If the host already has a kaval running, it is adopted — the same generic adoptOrEnsure spine (endpoint.ts), per endpoint, that the local boot uses. A duplicate is impossible by construction: a second launch hits the pid-gate’s atomic link(2) EEXIST, liveness-probes the holder (kill(pid,0)), and exits 0 (“yielding to the live instance”) without binding a socket — the running daemon is never disturbed. Re-provisioning is idempotent (nix realise no-ops if the closure is already present; an older build coexists and the moving GC root migrates to the new one). On dial:

the remote kaval is…kolu does
absentprovision + spawn fresh (adoptOrEnsure → ensure)
live · wire-compatibleadopt — connect, never kill; its PTYs reconcile in (older startedAt)
live · a build behindadopt + the B3.4 “update pending” nudge (an orthogonal axis)
live · contract-skewedrecycle (kill → respawn) — only on a typed DaemonContractSkewError, no retry
unreachable (bad dial)bounded retry, then degraded — never killed (a bad dial can’t cost live PTYs)
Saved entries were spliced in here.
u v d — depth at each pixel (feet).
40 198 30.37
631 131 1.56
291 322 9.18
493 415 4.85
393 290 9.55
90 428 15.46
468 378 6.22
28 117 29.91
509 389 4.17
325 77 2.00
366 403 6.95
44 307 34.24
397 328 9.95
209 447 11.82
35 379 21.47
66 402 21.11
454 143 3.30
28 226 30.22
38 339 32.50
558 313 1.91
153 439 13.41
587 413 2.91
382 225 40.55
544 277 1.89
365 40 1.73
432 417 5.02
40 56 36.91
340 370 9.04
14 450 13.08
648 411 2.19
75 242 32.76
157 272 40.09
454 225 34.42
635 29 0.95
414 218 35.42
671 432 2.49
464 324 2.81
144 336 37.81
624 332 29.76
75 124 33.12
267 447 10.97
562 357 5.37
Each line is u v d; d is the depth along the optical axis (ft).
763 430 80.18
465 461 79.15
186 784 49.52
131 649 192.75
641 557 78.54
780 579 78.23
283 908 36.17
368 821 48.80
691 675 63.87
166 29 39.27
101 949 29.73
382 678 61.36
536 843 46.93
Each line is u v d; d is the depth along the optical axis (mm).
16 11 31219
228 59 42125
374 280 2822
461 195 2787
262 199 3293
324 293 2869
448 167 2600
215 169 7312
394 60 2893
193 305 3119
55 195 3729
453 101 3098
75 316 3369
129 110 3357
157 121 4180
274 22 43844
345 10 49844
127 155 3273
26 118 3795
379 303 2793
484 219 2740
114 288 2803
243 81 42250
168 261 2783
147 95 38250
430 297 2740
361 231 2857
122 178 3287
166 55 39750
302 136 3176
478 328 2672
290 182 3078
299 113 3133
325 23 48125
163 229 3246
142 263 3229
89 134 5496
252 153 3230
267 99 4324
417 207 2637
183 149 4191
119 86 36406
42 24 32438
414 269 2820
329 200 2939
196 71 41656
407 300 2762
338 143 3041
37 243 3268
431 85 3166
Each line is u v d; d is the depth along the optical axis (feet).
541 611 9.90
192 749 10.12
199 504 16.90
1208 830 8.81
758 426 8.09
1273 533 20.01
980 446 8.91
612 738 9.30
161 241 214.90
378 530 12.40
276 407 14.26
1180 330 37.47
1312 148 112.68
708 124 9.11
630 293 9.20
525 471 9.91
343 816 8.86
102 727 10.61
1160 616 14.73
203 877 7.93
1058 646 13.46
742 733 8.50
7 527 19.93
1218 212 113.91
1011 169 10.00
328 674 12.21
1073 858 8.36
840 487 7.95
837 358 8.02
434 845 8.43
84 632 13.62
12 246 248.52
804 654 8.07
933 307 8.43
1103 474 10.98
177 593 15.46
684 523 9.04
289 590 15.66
One kaval per remote host, adopted. Dialing a host joins its kaval — you reconnect to “the prod terminals” — and never clobbers it. The local per-port key (kaval-<port>/, #1313 ), which isolates two dev servers under always-recycle, isn’t needed across ssh: a remote host runs one shared kaval and dials adopt it (the table above), so two reconnects join the same terminals rather than racing to kill them. (The pid-gate is host-local — pid + filesystem on that host — not a cross-host or cross-container lock.)

Status

Accepted (the approach); P0 + P1 + P2 shipped. R-2 in remote-terminals is committed to this kaval-endpoint substrate — one backend, no complecting. P0 (backend cleanup) landed ( #1364 ): the TerminalEndpoint interface is now the live seam, its own doc-comment naming P3’s remote transport. P1 (kaval-tui create) landed ( #1370 ): the spike’s create → attach half works locally. P2 (kaval-tui --host) landed ( #1373 ): the genuinely-new ssh reach + provision works end to end, with the remote daemon durable behind kaval --stdio. P2.5 landed (spun out of P2’s review, right after #1373) — upstreamed kaval --stdio’s durable-fronting bridge to @kolu/surface-daemon as frontDaemonOverStdio, the durable counterpart to serveOverStdio (the drishti companion is a verified-compatible pin bump, not a durable-observer rewrite — that was assessed and set aside as illusory benefit + an identity conflict). P2.7 (skip redundant provisioning) shipped ( #1377 ) — a warm-host fast-path in surface-nix-host’s shared provisionAgent so kaval and drishti stop re-shipping an already-present closure on every dial. P2.8 (multiplex the ssh connections) shipped ( #1378 ) — shares one ssh tunnel (ControlMaster=auto, no user config) across the warm path’s three round-trips + caches the arch probe, the deferred per-connection-cost follow-up P2.7 named (measured ~2.3–2.4× on the warm dial’s ssh cost). Next is P3 (kolu dials remotes) — the N-endpoint registry reusing this same getHostSession driver — and P4 builds multiplex and validates the feel against tmux-switch, the one reversible call, made on real use, not up front.